YOUR GOAL >>
Rename every occurrence of "locality" to "site" in the data below. Reproduce all other lines without alteration.

Entries taken from a collection:
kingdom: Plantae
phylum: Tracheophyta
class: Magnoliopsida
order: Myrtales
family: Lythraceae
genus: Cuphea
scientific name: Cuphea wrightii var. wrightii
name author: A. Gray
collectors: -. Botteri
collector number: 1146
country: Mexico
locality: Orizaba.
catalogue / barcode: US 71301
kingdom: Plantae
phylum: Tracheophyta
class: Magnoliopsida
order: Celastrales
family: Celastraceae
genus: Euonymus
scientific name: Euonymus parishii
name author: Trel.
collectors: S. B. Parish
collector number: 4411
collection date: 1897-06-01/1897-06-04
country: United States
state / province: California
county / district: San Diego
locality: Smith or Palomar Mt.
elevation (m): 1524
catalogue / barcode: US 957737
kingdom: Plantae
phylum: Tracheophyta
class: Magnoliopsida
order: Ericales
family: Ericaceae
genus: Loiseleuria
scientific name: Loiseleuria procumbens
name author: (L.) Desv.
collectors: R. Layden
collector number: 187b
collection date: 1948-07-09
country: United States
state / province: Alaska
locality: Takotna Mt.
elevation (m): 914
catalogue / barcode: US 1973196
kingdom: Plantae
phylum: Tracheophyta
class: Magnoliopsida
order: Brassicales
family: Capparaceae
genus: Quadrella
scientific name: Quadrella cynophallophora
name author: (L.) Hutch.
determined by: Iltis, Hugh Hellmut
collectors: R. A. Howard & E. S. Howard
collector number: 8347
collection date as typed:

SOLUTION TO THE PROBLEM >>
kingdom: Plantae
phylum: Tracheophyta
class: Magnoliopsida
order: Myrtales
family: Lythraceae
genus: Cuphea
scientific name: Cuphea wrightii var. wrightii
name author: A. Gray
collectors: -. Botteri
collector number: 1146
country: Mexico
site: Orizaba.
catalogue / barcode: US 71301
kingdom: Plantae
phylum: Tracheophyta
class: Magnoliopsida
order: Celastrales
family: Celastraceae
genus: Euonymus
scientific name: Euonymus parishii
name author: Trel.
collectors: S. B. Parish
collector number: 4411
collection date: 1897-06-01/1897-06-04
country: United States
state / province: California
county / district: San Diego
site: Smith or Palomar Mt.
elevation (m): 1524
catalogue / barcode: US 957737
kingdom: Plantae
phylum: Tracheophyta
class: Magnoliopsida
order: Ericales
family: Ericaceae
genus: Loiseleuria
scientific name: Loiseleuria procumbens
name author: (L.) Desv.
collectors: R. Layden
collector number: 187b
collection date: 1948-07-09
country: United States
state / province: Alaska
site: Takotna Mt.
elevation (m): 914
catalogue / barcode: US 1973196
kingdom: Plantae
phylum: Tracheophyta
class: Magnoliopsida
order: Brassicales
family: Capparaceae
genus: Quadrella
scientific name: Quadrella cynophallophora
name author: (L.) Hutch.
determined by: Iltis, Hugh Hellmut
collectors: R. A. Howard & E. S. Howard
collector number: 8347
collection date as typed:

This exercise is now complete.